> **Exercise instructions**: Can you write out the listing below with "Корпус" replaced by "Корпус клапана" and nothing else changed? Leave out the pictures.

> **Raw data**:

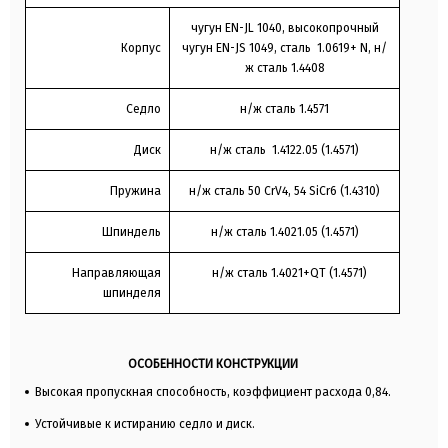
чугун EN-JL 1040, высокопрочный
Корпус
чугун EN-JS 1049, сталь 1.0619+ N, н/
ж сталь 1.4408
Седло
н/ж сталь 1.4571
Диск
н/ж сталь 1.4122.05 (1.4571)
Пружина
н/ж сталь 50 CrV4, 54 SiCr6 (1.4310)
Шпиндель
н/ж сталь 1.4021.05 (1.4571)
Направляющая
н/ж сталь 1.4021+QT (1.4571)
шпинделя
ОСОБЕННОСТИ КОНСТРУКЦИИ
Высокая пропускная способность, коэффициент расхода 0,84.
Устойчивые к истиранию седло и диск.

> **Written answer**:
чугун EN-JL 1040, высокопрочный
Корпус клапана
чугун EN-JS 1049, сталь 1.0619+ N, н/
ж сталь 1.4408
Седло
н/ж сталь 1.4571
Диск
н/ж сталь 1.4122.05 (1.4571)
Пружина
н/ж сталь 50 CrV4, 54 SiCr6 (1.4310)
Шпиндель
н/ж сталь 1.4021.05 (1.4571)
Направляющая
н/ж сталь 1.4021+QT (1.4571)
шпинделя
ОСОБЕННОСТИ КОНСТРУКЦИИ
Высокая пропускная способность, коэффициент расхода 0,84.
Устойчивые к истиранию седло и диск.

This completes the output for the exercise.